In the commentary which followed our recent paper,2 Nicoll and Heath1 refer to the incidence at which a risk factor based versus a screening approach to the prevention of Group B Streptococcus would be cost effective, quoting from a commentary by Isaacs.3 The original article by Mohle-Boetaniet al from which these data were derived,4 actually gives figures of > 0.65 and > 1.45/1000 live births at which a risk factor and screening based approach, respectively would be cost effective. This contrasts with those quoted by Isaacs, and Nicoll and Heath, of 0.6 and > 1.2/1000 live births.
More importantly, it should be noted that these figures are obtained from a study which used significantly different criteria for both the definitions of a risk factor and on the decision to treat. In the paper by Mohle-Boetani et al the risk factor approach for treatment involved treatment of both “teenagers or blacks who developed labour complications”.4 The latter included either a temperature of > 37.5ºC or prolonged rupture of membranes (PROM) for > 12 hours or preterm labour < 37 weeks of gestation. This is obviously a quite different population from those defined in the CDC guidelines5 where all mothers who go into preterm labour (< 37 weeks gestation) or who have PROM (> 18 hours) or have a temperature (>38ºC) would be offered treatment under a risk factor based strategy. The screening group in the paper by Mohle-Boetani et al were screened at 26–28 weeks gestation not 34–35 weeks as in the CDC guidelines, the latter interval being considered to be when colonisation status is most predictive of colonisation at delivery. Also, treatment was only given if the mothers also developed intrapartum risk factors, (temperature >37.5º C or PROM >12 hours or preterm labour).
Mohle-Boetani et al conclude “The strategy we developed is not generally applicable because different populations might have different risk factors for delivery of infants with GBS disease”. In the study population, 40% of births occurred in women who were teenagers or black.
It is important that before these figures become established in the current literature, we review the original data and the premises on which they were based. It is important to pay attention to crucial differences in the composition of different populations and the risk factors employed in different studies. As new guidelines are being developed we should not make recommendations based on incorrect information.

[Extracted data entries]

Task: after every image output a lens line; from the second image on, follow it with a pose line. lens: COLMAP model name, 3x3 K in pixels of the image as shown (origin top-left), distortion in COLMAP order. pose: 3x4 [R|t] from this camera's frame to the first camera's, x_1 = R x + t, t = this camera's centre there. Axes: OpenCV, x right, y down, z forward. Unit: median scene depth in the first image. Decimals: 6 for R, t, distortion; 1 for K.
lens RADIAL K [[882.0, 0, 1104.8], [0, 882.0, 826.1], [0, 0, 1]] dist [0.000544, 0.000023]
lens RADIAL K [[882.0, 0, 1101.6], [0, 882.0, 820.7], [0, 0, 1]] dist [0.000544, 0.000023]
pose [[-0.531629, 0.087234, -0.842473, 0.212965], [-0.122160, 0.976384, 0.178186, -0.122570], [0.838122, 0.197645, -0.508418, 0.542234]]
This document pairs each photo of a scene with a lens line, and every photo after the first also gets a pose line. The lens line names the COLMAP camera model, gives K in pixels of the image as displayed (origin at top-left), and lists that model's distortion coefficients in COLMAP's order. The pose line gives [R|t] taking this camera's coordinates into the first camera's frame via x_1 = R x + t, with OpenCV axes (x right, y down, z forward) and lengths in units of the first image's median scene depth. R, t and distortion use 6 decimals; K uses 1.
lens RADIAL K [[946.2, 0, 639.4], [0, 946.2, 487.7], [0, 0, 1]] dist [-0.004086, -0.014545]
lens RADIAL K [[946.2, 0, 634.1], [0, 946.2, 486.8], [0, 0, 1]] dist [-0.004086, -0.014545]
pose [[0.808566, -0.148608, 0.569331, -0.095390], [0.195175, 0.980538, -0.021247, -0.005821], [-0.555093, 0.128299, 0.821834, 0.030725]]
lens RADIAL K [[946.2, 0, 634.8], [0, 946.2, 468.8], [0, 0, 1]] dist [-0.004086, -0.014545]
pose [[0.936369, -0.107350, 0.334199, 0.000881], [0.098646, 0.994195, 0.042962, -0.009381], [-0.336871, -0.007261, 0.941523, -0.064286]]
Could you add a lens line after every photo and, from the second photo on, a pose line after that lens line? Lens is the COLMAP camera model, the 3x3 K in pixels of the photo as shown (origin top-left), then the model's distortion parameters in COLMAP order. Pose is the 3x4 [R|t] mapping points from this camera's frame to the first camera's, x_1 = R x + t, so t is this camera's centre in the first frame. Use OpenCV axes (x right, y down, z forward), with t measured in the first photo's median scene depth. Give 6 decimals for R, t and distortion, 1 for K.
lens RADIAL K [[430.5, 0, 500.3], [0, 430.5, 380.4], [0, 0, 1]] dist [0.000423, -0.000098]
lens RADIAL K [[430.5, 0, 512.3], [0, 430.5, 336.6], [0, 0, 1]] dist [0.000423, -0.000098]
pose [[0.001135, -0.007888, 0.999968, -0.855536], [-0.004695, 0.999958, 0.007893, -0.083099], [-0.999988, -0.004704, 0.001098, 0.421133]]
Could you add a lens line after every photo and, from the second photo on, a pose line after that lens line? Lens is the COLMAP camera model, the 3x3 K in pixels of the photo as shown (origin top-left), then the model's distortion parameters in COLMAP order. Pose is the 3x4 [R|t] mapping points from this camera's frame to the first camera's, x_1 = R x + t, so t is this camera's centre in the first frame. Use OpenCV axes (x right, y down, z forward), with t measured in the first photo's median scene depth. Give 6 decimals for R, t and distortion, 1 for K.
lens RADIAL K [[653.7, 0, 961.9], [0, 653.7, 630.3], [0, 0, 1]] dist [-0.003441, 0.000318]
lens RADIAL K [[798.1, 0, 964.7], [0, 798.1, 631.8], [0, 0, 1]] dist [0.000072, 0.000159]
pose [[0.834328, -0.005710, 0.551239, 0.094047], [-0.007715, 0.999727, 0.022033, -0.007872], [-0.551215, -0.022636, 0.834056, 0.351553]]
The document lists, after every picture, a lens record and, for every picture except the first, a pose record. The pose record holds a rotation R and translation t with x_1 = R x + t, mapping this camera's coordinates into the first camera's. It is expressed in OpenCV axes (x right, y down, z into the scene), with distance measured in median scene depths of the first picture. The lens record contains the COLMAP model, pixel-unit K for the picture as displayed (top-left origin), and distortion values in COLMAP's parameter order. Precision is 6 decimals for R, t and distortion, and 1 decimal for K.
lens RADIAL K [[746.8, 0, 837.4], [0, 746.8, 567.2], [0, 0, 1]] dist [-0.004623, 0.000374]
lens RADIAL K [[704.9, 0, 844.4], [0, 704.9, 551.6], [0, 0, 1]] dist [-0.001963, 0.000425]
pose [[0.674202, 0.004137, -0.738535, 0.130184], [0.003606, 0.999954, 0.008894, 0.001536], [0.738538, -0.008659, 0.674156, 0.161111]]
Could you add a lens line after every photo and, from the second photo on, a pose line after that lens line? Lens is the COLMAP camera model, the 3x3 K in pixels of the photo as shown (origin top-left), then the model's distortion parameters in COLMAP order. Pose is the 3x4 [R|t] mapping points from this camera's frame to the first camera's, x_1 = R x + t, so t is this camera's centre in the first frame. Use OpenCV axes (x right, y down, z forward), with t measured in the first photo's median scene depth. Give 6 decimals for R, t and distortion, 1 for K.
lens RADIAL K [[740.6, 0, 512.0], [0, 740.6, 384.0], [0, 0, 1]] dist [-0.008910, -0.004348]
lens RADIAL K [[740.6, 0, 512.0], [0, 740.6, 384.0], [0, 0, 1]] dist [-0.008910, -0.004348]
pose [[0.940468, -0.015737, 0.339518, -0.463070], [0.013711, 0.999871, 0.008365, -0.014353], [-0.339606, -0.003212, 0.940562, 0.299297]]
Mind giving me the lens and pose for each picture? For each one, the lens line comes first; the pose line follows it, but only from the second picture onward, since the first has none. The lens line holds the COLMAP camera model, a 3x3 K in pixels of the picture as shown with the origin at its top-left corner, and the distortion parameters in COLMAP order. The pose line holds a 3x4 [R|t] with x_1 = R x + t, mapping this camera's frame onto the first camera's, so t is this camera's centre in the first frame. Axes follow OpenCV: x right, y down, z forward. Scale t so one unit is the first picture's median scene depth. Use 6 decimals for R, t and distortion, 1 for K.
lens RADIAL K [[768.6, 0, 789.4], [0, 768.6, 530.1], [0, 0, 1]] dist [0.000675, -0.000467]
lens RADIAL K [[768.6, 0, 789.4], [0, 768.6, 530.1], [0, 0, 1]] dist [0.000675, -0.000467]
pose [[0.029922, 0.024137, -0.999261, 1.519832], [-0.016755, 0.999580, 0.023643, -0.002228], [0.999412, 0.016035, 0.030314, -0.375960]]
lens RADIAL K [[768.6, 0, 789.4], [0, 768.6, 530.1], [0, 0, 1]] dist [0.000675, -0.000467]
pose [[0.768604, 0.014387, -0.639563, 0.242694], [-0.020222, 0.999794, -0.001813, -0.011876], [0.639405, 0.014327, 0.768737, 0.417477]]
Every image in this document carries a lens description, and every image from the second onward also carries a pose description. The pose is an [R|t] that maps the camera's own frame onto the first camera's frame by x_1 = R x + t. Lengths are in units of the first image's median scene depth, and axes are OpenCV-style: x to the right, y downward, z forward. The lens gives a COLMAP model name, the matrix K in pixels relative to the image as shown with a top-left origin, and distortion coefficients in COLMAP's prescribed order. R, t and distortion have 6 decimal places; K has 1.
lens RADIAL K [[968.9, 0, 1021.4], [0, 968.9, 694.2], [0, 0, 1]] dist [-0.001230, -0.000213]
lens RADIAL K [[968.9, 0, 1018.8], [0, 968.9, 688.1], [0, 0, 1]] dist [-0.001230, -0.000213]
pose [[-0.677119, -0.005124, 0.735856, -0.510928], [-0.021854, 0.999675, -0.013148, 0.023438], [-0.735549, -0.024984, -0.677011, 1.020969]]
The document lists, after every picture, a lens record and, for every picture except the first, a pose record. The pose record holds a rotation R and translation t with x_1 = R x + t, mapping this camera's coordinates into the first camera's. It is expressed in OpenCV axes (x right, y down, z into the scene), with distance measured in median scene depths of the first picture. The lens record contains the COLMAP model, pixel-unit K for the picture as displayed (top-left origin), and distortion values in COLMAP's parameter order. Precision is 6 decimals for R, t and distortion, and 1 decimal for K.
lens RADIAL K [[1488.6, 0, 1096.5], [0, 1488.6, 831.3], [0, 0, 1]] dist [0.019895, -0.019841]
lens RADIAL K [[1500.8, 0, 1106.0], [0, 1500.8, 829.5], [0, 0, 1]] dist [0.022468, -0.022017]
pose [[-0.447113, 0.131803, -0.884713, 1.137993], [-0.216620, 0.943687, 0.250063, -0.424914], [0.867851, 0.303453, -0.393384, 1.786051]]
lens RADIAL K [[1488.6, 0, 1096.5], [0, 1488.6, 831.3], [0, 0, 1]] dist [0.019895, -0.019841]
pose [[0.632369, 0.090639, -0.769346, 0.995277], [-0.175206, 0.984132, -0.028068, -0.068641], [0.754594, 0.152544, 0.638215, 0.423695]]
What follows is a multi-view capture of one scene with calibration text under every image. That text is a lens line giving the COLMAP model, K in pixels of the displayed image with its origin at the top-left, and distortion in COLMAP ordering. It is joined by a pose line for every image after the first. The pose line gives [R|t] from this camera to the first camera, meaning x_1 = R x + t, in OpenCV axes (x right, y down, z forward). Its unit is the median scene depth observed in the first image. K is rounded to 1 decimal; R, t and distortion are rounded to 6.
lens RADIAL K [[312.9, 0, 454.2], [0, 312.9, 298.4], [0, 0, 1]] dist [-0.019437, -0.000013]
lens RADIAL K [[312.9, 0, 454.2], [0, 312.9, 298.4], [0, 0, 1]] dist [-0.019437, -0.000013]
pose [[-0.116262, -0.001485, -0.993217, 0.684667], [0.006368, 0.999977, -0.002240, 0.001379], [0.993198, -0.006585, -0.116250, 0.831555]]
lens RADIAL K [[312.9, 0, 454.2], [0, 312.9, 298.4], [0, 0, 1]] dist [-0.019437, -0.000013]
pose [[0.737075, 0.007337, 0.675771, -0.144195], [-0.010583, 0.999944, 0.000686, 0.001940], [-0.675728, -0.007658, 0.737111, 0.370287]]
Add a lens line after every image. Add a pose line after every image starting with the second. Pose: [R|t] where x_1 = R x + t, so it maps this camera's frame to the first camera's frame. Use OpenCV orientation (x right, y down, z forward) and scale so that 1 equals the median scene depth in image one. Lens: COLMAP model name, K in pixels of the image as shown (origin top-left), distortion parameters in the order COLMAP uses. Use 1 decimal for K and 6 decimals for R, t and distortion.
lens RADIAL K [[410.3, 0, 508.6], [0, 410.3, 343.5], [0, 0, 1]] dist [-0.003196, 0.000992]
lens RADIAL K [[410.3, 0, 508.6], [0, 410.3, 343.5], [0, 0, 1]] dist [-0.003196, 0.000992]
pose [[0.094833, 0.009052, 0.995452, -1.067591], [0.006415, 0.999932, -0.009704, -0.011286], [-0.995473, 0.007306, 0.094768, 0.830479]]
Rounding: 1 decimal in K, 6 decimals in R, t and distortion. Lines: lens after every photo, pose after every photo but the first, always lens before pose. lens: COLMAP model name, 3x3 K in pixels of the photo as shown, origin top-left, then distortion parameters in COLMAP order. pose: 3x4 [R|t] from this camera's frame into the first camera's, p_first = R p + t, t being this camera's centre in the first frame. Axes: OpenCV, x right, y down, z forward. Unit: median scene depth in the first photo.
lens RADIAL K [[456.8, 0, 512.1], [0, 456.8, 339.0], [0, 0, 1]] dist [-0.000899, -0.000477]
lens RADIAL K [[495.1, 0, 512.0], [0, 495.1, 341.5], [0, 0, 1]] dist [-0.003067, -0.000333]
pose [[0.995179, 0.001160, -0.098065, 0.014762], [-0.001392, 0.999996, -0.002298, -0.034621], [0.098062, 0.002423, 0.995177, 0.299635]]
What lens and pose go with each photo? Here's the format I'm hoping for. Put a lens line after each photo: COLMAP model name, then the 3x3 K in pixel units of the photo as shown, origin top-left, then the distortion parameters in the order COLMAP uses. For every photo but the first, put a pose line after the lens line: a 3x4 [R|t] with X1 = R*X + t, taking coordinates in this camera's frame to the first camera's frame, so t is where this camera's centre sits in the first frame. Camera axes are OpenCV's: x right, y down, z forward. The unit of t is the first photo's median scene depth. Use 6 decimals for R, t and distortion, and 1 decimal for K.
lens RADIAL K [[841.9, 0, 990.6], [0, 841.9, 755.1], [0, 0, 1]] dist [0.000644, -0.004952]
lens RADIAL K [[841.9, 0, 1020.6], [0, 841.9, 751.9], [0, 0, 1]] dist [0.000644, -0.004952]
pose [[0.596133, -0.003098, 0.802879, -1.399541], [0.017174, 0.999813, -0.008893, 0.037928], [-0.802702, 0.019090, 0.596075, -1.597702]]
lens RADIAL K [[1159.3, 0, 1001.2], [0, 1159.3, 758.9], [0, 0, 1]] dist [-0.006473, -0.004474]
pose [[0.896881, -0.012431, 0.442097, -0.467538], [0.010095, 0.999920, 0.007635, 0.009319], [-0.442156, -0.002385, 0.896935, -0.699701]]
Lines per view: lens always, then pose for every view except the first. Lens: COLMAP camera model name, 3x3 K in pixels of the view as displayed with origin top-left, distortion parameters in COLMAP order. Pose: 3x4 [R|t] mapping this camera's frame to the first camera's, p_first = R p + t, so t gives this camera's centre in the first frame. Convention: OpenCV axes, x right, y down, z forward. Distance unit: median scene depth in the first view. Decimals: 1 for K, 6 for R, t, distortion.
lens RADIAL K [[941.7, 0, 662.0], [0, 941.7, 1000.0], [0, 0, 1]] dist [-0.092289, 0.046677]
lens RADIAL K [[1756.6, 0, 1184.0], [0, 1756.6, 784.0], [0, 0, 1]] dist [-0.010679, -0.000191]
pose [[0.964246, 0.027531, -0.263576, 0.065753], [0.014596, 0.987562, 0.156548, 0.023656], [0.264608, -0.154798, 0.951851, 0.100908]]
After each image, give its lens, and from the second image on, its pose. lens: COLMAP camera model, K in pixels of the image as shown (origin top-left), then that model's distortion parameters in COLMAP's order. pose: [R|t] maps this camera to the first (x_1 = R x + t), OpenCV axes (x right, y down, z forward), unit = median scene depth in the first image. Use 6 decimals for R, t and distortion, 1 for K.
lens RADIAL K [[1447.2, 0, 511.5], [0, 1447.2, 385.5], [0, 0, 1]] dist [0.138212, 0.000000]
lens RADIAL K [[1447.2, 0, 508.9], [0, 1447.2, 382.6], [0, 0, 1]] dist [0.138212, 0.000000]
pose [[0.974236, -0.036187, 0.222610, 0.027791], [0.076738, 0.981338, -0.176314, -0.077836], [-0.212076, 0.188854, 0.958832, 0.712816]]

## Required work
**A.** Decide whether each statement below agrees with the Group B Streptococcus letter. Answer yes or no for each, and quote the words from the letter that settle it. (i) In the study by Mohle-Boetani et al, the screening group was screened at 34–35 weeks gestation. (ii) Under the CDC guidelines, mothers with PROM of more than 18 hours would be offered treatment under a risk factor based strategy. (iii) In the study population, half of all births occurred in women who were teenagers or black.
**B.** Extract the passage of the Group B Streptococcus letter from "In the commentary" up to and including "1.2/1000 live births.".
**C.** The Group B Streptococcus letter describes when mothers would be offered treatment under the CDC guidelines' risk factor based strategy. List every condition it gives for this.
The items are separate material and have no connection to the Group B Streptococcus letter.

## Per-task outputs
**A.**
(i) No: "The screening group in the paper by Mohle-Boetani et al were screened at 26–28 weeks gestation not 34–35 weeks as in the CDC guidelines"
(ii) Yes: "or who have PROM (> 18 hours) or have a temperature (>38ºC) would be offered treatment under a risk factor based strategy"
(iii) No: "In the study population, 40% of births occurred in women who were teenagers or black."

**B.**
In the commentary which followed our recent paper,2 Nicoll and Heath1 refer to the incidence at which a risk factor based versus a screening approach to the prevention of Group B Streptococcus would be cost effective, quoting from a commentary by Isaacs.3 The original article by Mohle-Boetaniet al from which these data were derived,4 actually gives figures of > 0.65 and > 1.45/1000 live births at which a risk factor and screening based approach, respectively would be cost effective. This contrasts with those quoted by Isaacs, and Nicoll and Heath, of 0.6 and > 1.2/1000 live births.

**C.**
- Preterm labour (< 37 weeks gestation)
- PROM (> 18 hours)
- A temperature (>38ºC)